Heißt es dagegen: "Dort driem stenga zwee", sind es zwei Männer. Bei dem Satz: "Dort driem stenga
zwaa", handelt es sich um
eine Frau und einen Mann.
Ebenso wird zwischen der Joppn (Männerjacke) und der Jaggn (Damenjacke) unterschieden.
An der Bezeichnung für die Treppe kann man bereits erkennen, ob sie nach oben oder unten führt. Es gibt die Staffl (oder Keelerstaffl), die nach unten (in den Keller) führt und die Stieng/Stiech (oder Buudnstiech), die nach oben (auf den Dachboden) führt.

- Ihre Aufgaben -
**A)** Welches Wort nennt der Textausschnitt für die Männerjacke?
**B)** Geben Sie den Textausschnitt zwischen "An der Bezeichnung" und "den Dachboden) führt." einschließlich wieder und tauschen Sie dabei "Dachboden" gegen "Speicher" aus.

- Bereitgestellte Daten -
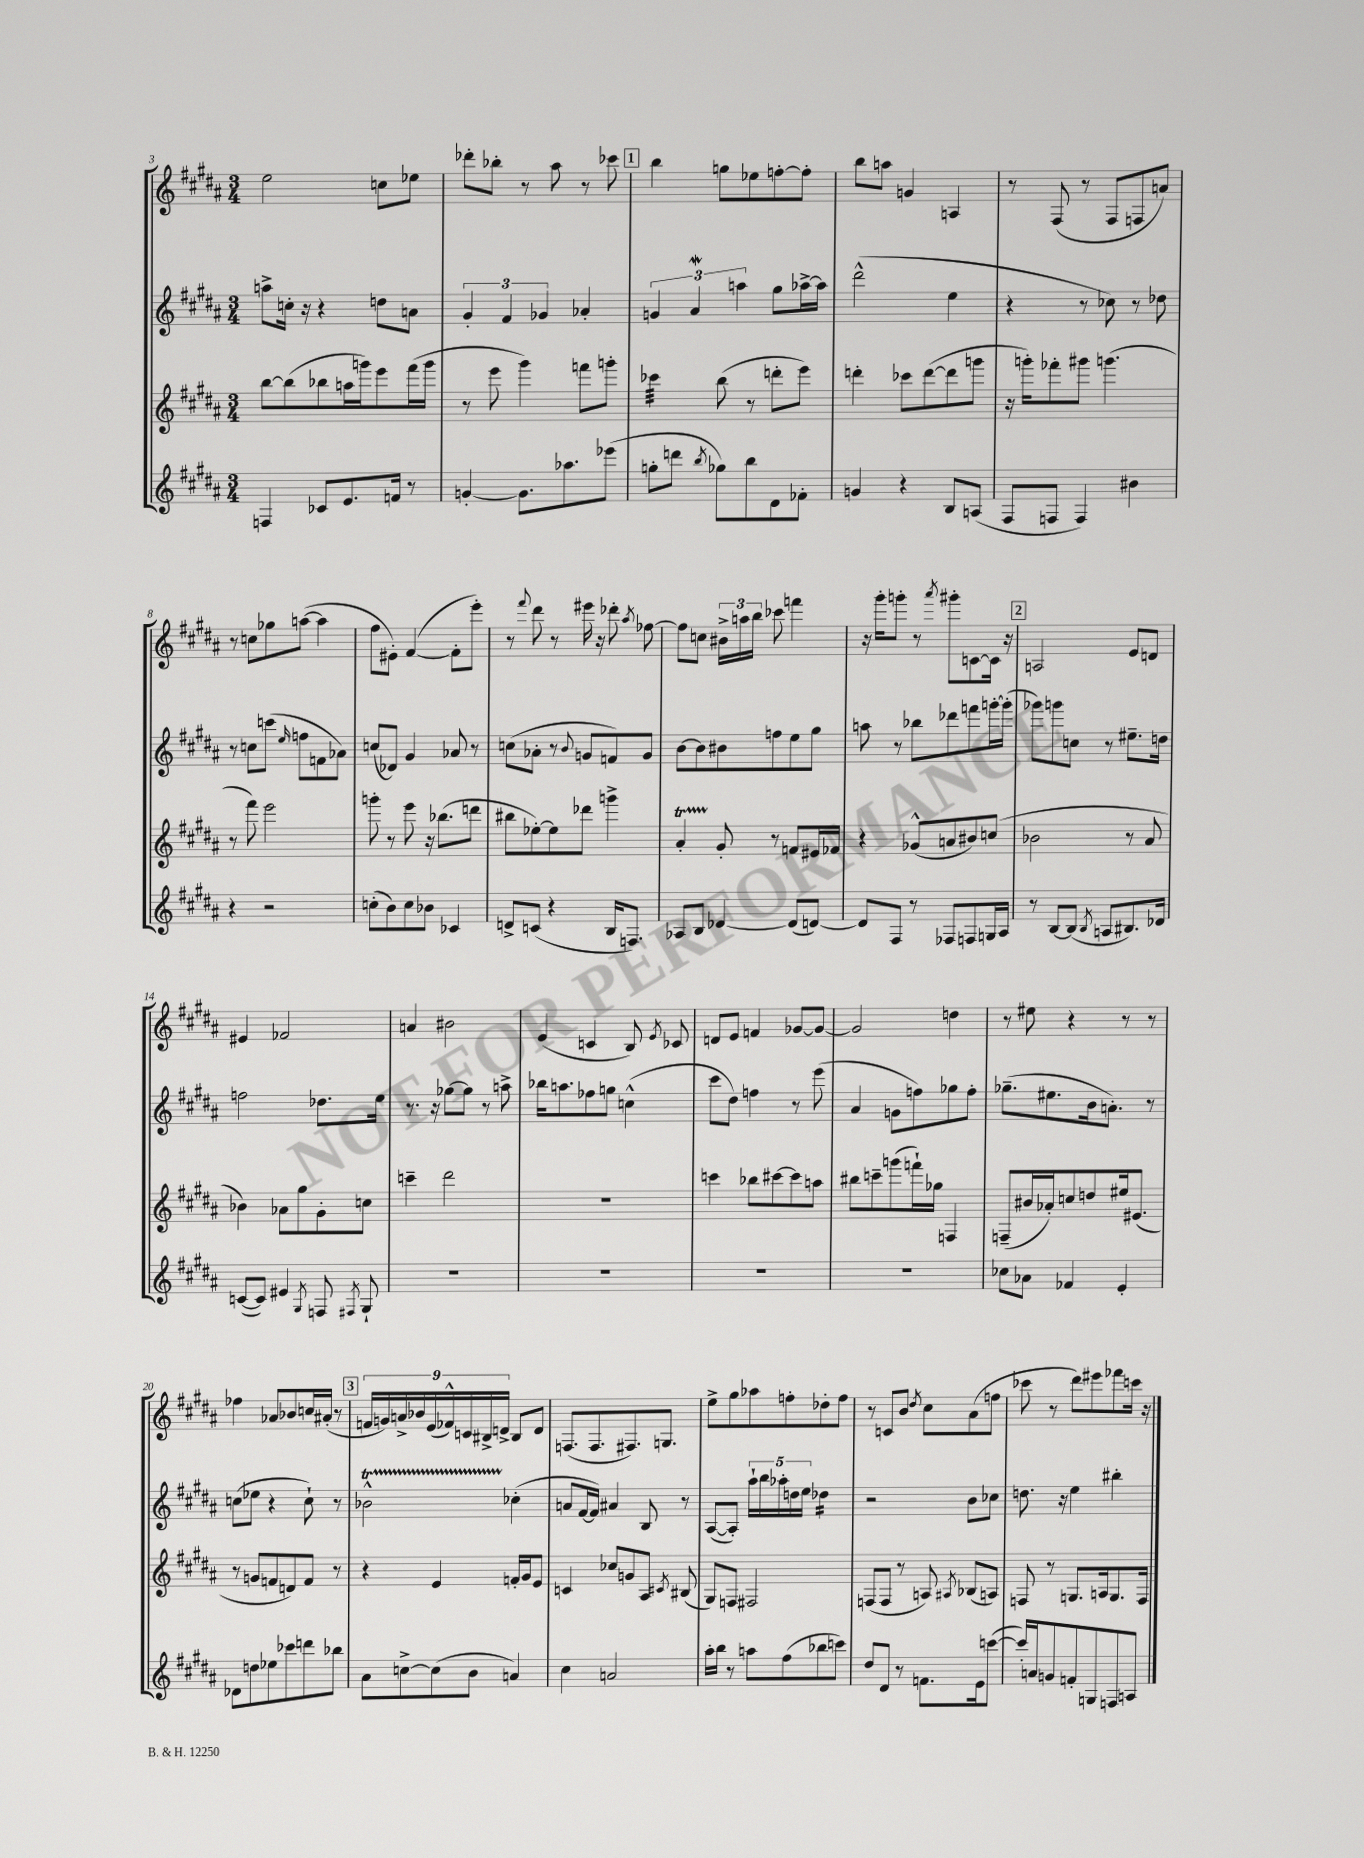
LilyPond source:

<<
\new StaffGroup <<
\new Staff = "s0" {
    \clef treble \key b \major \numericTimeSignature \time 3/4
    \autoBeamOff e''2 c''8[ ees''8] |
    des'''8[-. bes''8]-. r8 ais''8 r8 ces'''8 |
    \mark \markup { \box "1" } b''4 g''8[ ees''8 f''8~-. f''8]-. |
    b''8[ a''8] g'4 a4 |
    r8 fis8( r8 fis8[ f8 a'8]) |
    r8 c''8[ ges''8 a''8]~( a''4 |
    fis''8[ eis'8]-.) fis'4~( fis'8[-. e'''8]-.) |
    r8 \appoggiatura { fis'''8 } dis'''8 r8 eis'''16 r16 des'''8-. \acciaccatura { ais''8 } fes''8~ |
    fes''8[ c''8] \tuplet 3/2 { bis'16[-> a''16 b''16] } ces'''8 f'''4 |
    r16 gis'''16[-. g'''8]-. r8 \acciaccatura { ais'''8 } gis'''8[-. c'8~ c'16] r16 |
    \mark \markup { \box "2" } a2 e'8[ d'8] |
    eis'4 fes'2 |
    a'4 bis'2 |
    e'4( c'4 b8) \acciaccatura { e'8 } ces'8 |
    d'8[ e'8] f'4 ges'8[~ ges'8]~ |
    ges'2 d''4 |
    r8 eis''8 r4 r8 r8 |
    fes''4 aes'8[ bes'8 c''16 ais'16]-.( r8 |
    \mark \markup { \box "3" } \tuplet 9/8 { f'16[ g'16) a'16-> bes'16 e'16( fes'16-^) c'16 bis16-> d'16]-> } bis8[ d'8] |
    f8.[( f8. fis8.) g8.] |
    e''8[-> gis''8 aes''8 f''8-. des''8-. f''8] |
    r8 c'8[ b'8] \acciaccatura { dis''8 } cis''8[ ais'8( f''8] |
    ces'''8 r8 dis'''8[) eis'''8 fes'''8 c'''16] r16 \bar "|." |
}
\new Staff = "s1" {
    \clef treble \key b \major \numericTimeSignature \time 3/4
    \autoBeamOff a''8[-> c''16]-. r16 r4 d''8[ a'8] |
    \tuplet 3/2 { gis'4-. fis'4 ges'4 } aes'4-. |
    \mark \markup { \box "1" } \tuplet 3/2 { g'4 ais'4\mordent a''4 } gis''8[ aes''16~-> aes''16] |
    dis'''2-^( e''4 |
    r4 r8 ces''8) r8 des''8 |
    r8 c''8[ c'''8]( \grace { e''16 } f''8[ f'8 aes'8]) |
    c''8[( des'8]) gis'4 aes'8 r8 |
    c''8[( aes'8]-. r8 \appoggiatura { b'8 } g'8[ f'8) g'8] |
    b'8[~ b'8 bis'8 f''8 e''8 gis''8] |
    a''8 r8 bes''8[ des'''8 f'''8 g'''16~-. g'''16]-.( |
    \mark \markup { \box "2" } ges'''8[) g'''8 c''8] r8 eis''8.[-- d''16] |
    f''2 des''8.[ e''16] |
    r8. r16 ges''8[~ ges''8] r8 a''8-> |
    bes''16[ a''8. fes''8 g''8] c''4-^( |
    cis'''8[ dis''8]) f''4 r8 e'''8( |
    ais'4 g'8[ f''8) ges''8 f''8]-. |
    ges''8.[--( eis''8. b'16 a'8.]-.) r8 |
    c''8[( ees''8] r4 c''8-!) r8 |
    \mark \markup { \box "3" } bes'2-^\startTrillSpan ces''4-.\stopTrillSpan( |
    a'8[ fis'16~ fis'16]) ais'4 b8 r8 |
    ais8[~( ais8]-.) \tuplet 5/4 { ais''16[-! b''16 aes''16-. d''16 e''16] } des''4:16 |
    r2 b'8[ ces''8] |
    d''8. r16 e''4 bis''4-. \bar "|." |
}
\new Staff = "s2" {
    \clef treble \key b \major \numericTimeSignature \time 3/4
    \autoBeamOff b''8[~ b''8( bes''8 a''16 g'''16) e'''8 fis'''16( g'''16] |
    r8 e'''8 gis'''4) f'''8[ g'''8]-. |
    \mark \markup { \box "1" } ces'''4:32 b''8( r8 d'''8[-. e'''8]) |
    d'''4-. ces'''8[ d'''8~( d'''8 g'''8] |
    r16 g'''16[-.) fes'''8-. gis'''8] g'''4.( |
    r8 fis'''8) e'''2 |
    g'''8-. r8 e'''8 r16 bes''8.[( d'''8] |
    bis''8[ ees''8~-.) ees''8 des'''8] g'''4-> |
    ais'4-.\startTrillSpan gis'8-.\stopTrillSpan r8 f'8[ eis'16 fes'16] |
    r4 ges'8[-^( a'8 bis'8) c''8]( |
    \mark \markup { \box "2" } bes'2 r8 ais'8 |
    bes'4) aes'8[ gis''8 gis'8-. c''8] |
    c'''4-- dis'''2 |
    R2. |
    c'''4 bes''8[ cis'''8~ cis'''8 a''8] |
    bis''8[ c'''8-- g'''8( f'''16-!) ges''16] f4 |
    f8[--( bis'16 aes'16-.) c''8 d''8 eis''16 eis'8.]( |
    r8 g'8[ f'8 d'8) f'8] r8 |
    \mark \markup { \box "3" } r4 e'4 f'16[-. gis'16 e'8] |
    c'4 ces''8[ g'8 ais8] \acciaccatura { cis'8 } bis8( |
    gis8[) f8] fis2 |
    f8[( f8] r8 a8) \acciaccatura { ais8 } bes8[( a8]) |
    f8 r8 g8.[ a16 g8. f16] \bar "|." |
}
\new Staff = "s3" {
    \clef treble \key b \major \numericTimeSignature \time 3/4
    \autoBeamOff f4 ces'8[ e'8. f'16] r8 |
    g'4~-. g'8.[ aes''8. ees'''8]( |
    \mark \markup { \box "1" } g''8[-. d'''8] \acciaccatura { b''8 } ges''8[) b''8 dis'8 fes'8]-. |
    g'4 r4 b8[ a8]( |
    fis8[ f8] f4) bis'4 |
    r4 r2 |
    c''8[-.( b'8) c''8 bes'8] ces'4 |
    d'8[-> c'8]( r4 b16[ f8.]) |
    aes8[ b8] des'4~ des'8[( d'8]~) |
    d'8[ fis8] r8 fes8[ f8 g16 ais16] |
    \mark \markup { \box "2" } r8 b8[~ b8]( \acciaccatura { b8 } a8[ bis8.) des'16] |
    c'8[~( c'8]) eis'4 \acciaccatura { gis8 } f8 \acciaccatura { fis8 } gis8-! |
    R2. |
    R2. |
    R2. |
    R2. |
    ces''8[ aes'8] fes'4 e'4-. |
    des'8[ d''8 ees''8 ces'''8 d'''8 bes''8] |
    \mark \markup { \box "3" } ais'8[ c''8~-> c''8( b'8] a'4) |
    cis''4 a'2 |
    ais''16[-. b''16] r8 a''8[ fis''8( bes''8 c'''8]) |
    dis''8[ dis'8] r8 f'8.[ e'16 c'''8]~( |
    c'''16[-.) a'16 g'8 f'8-. g8 f8 a8] \bar "|." |
}
>>
>>
\layout { \context { \Score currentBarNumber = #3 } }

- Antworten je Aufgabe -
**A)** Joppn

**B)**
An der Bezeichnung für die Treppe kann man bereits erkennen, ob sie nach oben oder unten führt. Es gibt die Staffl (oder Keelerstaffl), die nach unten (in den Keller) führt und die Stieng/Stiech (oder Buudnstiech), die nach oben (auf den Speicher) führt.